» **Problem statement**
Scan the lines below for the string "electricity" and copy every one that has it.

» **Data for the task**
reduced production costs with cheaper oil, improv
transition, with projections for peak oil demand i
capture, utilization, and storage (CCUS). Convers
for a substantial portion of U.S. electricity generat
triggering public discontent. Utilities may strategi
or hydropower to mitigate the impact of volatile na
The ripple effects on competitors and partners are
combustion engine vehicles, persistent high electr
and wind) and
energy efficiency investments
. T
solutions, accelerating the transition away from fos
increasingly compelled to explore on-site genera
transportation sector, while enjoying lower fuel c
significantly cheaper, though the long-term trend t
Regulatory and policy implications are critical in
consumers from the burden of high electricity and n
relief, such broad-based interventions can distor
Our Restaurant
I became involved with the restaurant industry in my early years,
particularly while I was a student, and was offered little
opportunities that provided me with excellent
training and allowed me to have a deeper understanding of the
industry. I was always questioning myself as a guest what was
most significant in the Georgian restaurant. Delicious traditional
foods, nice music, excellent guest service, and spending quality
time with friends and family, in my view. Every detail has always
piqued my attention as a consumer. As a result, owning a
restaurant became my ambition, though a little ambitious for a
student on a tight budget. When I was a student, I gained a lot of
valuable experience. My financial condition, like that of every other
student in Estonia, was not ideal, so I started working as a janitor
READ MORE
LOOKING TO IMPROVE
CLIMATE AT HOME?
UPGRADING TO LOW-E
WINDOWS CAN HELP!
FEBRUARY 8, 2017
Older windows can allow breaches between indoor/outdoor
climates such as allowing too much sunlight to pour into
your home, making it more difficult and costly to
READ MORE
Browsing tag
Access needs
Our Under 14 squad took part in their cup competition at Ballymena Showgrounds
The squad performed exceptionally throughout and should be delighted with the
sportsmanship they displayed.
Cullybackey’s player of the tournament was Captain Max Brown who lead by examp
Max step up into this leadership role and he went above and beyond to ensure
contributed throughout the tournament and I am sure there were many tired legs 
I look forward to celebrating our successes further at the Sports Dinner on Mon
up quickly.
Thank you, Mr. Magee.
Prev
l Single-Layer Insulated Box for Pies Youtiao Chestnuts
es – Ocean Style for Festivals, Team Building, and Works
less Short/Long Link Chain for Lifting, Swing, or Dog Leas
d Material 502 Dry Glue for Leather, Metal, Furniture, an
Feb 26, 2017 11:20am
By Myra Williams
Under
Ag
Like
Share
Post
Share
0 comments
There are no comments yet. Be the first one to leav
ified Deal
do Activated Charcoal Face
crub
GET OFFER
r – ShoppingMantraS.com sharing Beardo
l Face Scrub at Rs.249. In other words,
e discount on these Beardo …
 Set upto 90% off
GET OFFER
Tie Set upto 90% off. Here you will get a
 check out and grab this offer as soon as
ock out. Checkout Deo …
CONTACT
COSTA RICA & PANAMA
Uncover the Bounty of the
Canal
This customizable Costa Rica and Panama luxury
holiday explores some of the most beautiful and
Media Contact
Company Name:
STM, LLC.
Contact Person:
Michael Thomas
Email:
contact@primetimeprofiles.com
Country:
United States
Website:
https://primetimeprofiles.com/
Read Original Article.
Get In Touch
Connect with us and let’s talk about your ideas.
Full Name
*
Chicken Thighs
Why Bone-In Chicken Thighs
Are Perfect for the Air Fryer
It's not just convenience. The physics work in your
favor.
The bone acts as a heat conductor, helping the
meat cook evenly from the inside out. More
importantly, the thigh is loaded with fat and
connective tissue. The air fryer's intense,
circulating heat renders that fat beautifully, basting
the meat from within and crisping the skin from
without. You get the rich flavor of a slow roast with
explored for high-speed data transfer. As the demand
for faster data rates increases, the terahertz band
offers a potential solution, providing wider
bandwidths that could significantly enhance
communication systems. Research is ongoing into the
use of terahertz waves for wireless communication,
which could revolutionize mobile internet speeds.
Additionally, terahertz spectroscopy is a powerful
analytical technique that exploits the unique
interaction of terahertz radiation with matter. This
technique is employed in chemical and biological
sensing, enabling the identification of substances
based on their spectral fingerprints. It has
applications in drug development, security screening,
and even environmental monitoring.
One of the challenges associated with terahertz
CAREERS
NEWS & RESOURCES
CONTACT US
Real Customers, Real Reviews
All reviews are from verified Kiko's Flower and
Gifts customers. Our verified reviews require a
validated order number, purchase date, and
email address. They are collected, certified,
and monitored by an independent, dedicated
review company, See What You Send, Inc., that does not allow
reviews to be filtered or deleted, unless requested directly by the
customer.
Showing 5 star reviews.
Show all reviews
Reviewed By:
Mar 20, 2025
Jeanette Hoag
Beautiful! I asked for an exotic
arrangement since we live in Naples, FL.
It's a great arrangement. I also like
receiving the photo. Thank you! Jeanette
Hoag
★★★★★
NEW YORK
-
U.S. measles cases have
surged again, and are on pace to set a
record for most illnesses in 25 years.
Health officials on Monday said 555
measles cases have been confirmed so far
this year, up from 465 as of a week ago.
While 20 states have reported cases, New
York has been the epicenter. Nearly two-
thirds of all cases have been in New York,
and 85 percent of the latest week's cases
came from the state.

» **Solution to this problem**
for a substantial portion of U.S. electricity generat
consumers from the burden of high electricity and n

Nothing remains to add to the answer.